このやり取りを、離れたところからうつろに見つめるヨセフ…


 マリヤ役を演じるのは16歳の女優ケイシャ・キャッスルヒューズ。私がイメージしていたマリヤよりも、ちょっと気の強そうな女の子だけど、実際のマリヤも案外こんな感じだったのかもね。どこかおとぎ話のようになってしまいがちなキリストの降誕の物語だが、現実の人々の上に起きた、現実の出来事だったのだと改めて思わされる。肉を取り人となって、この地上で生きる肉なる人々の間に来られたキリスト・イエス… 





 そういえば、ちょうど今日配信されてきた上沼先生の神学モノローグでも、福音主義神学と初代教会の信条の違いという観点から、受肉に触れられていた。



 …第二は、さらに具体的な神学のアプローチとして、ニケア信条と福音派の信条に現されている、受肉の理解の違いである。さらにそれに関わる救済論、キリスト論、三位一体論の違いである。ニケア信条では、キリストの受肉は私たちのため、私たちの罪のためと明記されている。十字架と復活はそれに続いている。ニケア信条の中心人物であるアタナシウスの『神のことばの受肉』にもその意味がまとめられている。福音派の信条では、受肉は処女降誕の証としてまとめられているだけである。救いの理解は十字架から入る。いわゆる十字架の神学である。受肉は救済論から落とされている。


 この違いは、救済の意味づけ、キリストの位置づけ、三位一体論の捉え方と、神学全体の枠の違いをもたらす。初代教会では救いの目標はキリストとの一体におかれている。福音派では義認論が中心に回っている。初代教会では、キリストとの一体感がなければ、キリストとおなじ道を通されるという迫害に耐えることはできなかったという現実が基盤になっている。義認論の後にはキリスト者がどのように生きるのかという課題がでてくる。聖化と栄化というテーマで論じられている。そしてさらに、生きた三位一体論と思弁的な三位一体論の違いである。


 第三は、初代教会は信仰の影の面を真剣に取り上げている。闇の世界、魂の暗夜のことである。(中略)

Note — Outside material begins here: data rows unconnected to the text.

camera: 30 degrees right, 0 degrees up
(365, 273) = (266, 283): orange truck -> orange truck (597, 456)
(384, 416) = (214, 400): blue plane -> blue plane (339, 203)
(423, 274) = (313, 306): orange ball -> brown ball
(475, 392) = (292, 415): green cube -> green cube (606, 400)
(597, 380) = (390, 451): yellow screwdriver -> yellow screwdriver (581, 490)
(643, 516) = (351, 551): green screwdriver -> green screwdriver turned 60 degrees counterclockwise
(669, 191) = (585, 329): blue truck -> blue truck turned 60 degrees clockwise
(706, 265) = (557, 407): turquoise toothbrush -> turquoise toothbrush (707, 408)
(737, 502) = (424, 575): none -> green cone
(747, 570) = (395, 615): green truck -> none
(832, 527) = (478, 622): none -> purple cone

 初代教会で受肉が前面に取り上げられていることで、同時に肉を持つ人間の弱さ、肉がうちに持っている悪の世界を正面から取り扱うことができる。プロテスタントは二元論を否定はしているが、二元的な視点を保持している。すなわち霊肉二元論な視点であって、肉の面を否定的なものとしてはじめから落としている。霊の面、信仰の世界だけのこととして聖書を理解している。そのために肉が負っている闇の世界を神学として取り扱うことができない。ニュッサのグレゴリオスは雅歌の麗しい交わりのために、暗夜の試みを通らないと入ることができないと見ている。光の世界にはいるために、闇の世界をしっかりと見据えている。… 


上沼昌雄師 神学モノローグ「ギリシャ正教会とキリストの受肉」より)



 キリストの受肉をしっかり受けとめないと、結局、実質上の二元論に陥ってしまう。受肉のリアリティがあってこその十字架と復活なのに、受肉の理解が不十分だと、十字架と復活がもたらす福音、すなわち永遠のいのちや、キリストと共に生きキリストに似た者にされるということは、私たちにスーパーヒューマンたることを要求するだけになってしまうのかもしれない。


 人間なんだから世俗的なままでいいというのではなくて。そうじゃなくて、何だろう、もっと大切で深い何かを主は差し出しておられると感じるのだけれど、まだ私には掴み切れていない…


 話題がそれてしまったけれど、The Nativity Story、クリスマス前に観に行く時間があったらいいな。